Die linke deutsche Medienlandschaft hat sich bisher kaum um die Wahlen in Wien und dieses so wichtige Bündnis «Wien Andas» gekümmert oder darüber berichtet. Eine Ausnahme bildet die junge Welt, dort schreibt Johannes Supe, das «Volksstimme-Fest» sei von «Wien Andas» majorisiert gewesen, man hätte kaum «rote Fahnen» gesehen (als ob das die Qualität dieses Bündnisses ausmachte). Aus dem Programm des Bündnisses zitierte er nur die Forderung zur Legalisierung von Cannabis – man könnte meinen, hier war ein bürgerliches Medium zugange. Dass dazu vor allem die Meinungen einiger sektiererischer linker Gruppen veröffentlicht wurden, die durch eigene Kandidaturen diesem einzigartigen Bündnis höchstens schaden, wirft ein schlechtes Licht auf linke Gegenöffentlichkeit. Deshalb seien hier einige Forderungen aus dem Wahlprogramm des Bündnisses wiedergegeben:
«Sofortige Arbeitszeitverkürzung im Verantwortungsbereich der Stadt Wien als Arbeitgeberin. Schrittweise Arbeitszeitverkürzung auf 30 Stunden ohne weitere Flexibilisierung, wobei gleichzeitig die Steuerlast auf Arbeitseinkommen gesenkt werden muss, sodass auch bei weniger Arbeit der Nettolohn gleich bleibt. Voller Personalausgleich. Eine aktive Lohnpolitik soll Inflation und Produktivitätswachstum berücksichtigen und die Einkommensunterschiede verringern. Ein gesetzlicher Mindeststundenlohn von 12 Euro die Stunde, gerade bei Aufträgen, die von Unternehmen der Stadt Wien ausgeschrieben werden. Die Stadt Wien soll keine Leiharbeitsfirmen mehr beauftragen und keine Tätigkeiten mehr privat auslagern; Aufträge der Stadt nur an Unternehmen, die gesellschaftlich verantwortlich agieren. Allgemeiner Zugang zum Arbeitsmarkt für Flüchtlinge und Zuwanderer. Große Einkommen, Erbschaften und Schenkungen sollen gerecht besteuert werden.»

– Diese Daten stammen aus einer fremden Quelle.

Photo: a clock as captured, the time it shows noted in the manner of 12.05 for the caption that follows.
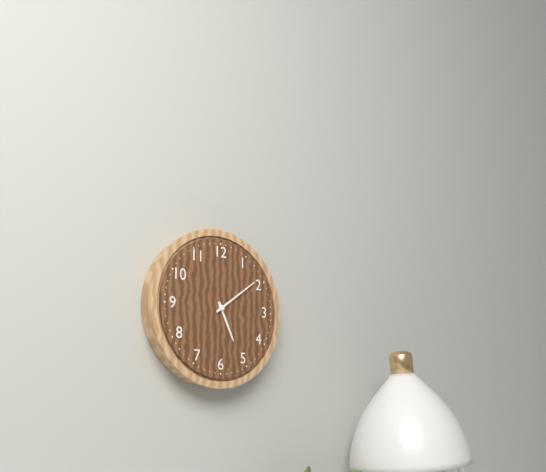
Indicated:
5.09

Obwohl es in der SPÖ viele dezidiert auftretende Linke gibt, die empört sind über die Koalition der burgenländischen Genossen mit der FPÖ und wortradikalen Protest hören lassen, hat keiner zum linken Bündnis «Wien Andas» gefunden. Dazu sind etwaige Arbeitsstellen, die die Wiener Sozialdemokratie bietet, zu attraktiv. Nach dem 11.Oktober – egal, wer verliert oder gewinnt – dürfte in Wien vieles anders werden.

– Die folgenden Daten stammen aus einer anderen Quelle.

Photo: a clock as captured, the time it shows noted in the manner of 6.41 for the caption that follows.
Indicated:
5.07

Hier die Schlussbemerkung von «Wien ANDAS» aus dem kurzen, aber wirklich durchdachten Wahlprogramm:
«Wir sind uns bewusst, dass es noch weitere wichtige Themen gibt, mit denen wir uns beschäftigen sollten und müssen. Wir werden – nachdem wir in den Gemeinderat eingezogen sind – mit eurer Hilfe weitere Themenbereiche in unsere Agenda aufnehmen. Im Übrigen sind wir der Meinung, dass das derzeitige Wirtschaftssystem der Grund für unsere Probleme ist. Unsere Politik wird sich deshalb immer daran orientieren, Schritte in eine andere Welt zu ermöglichen.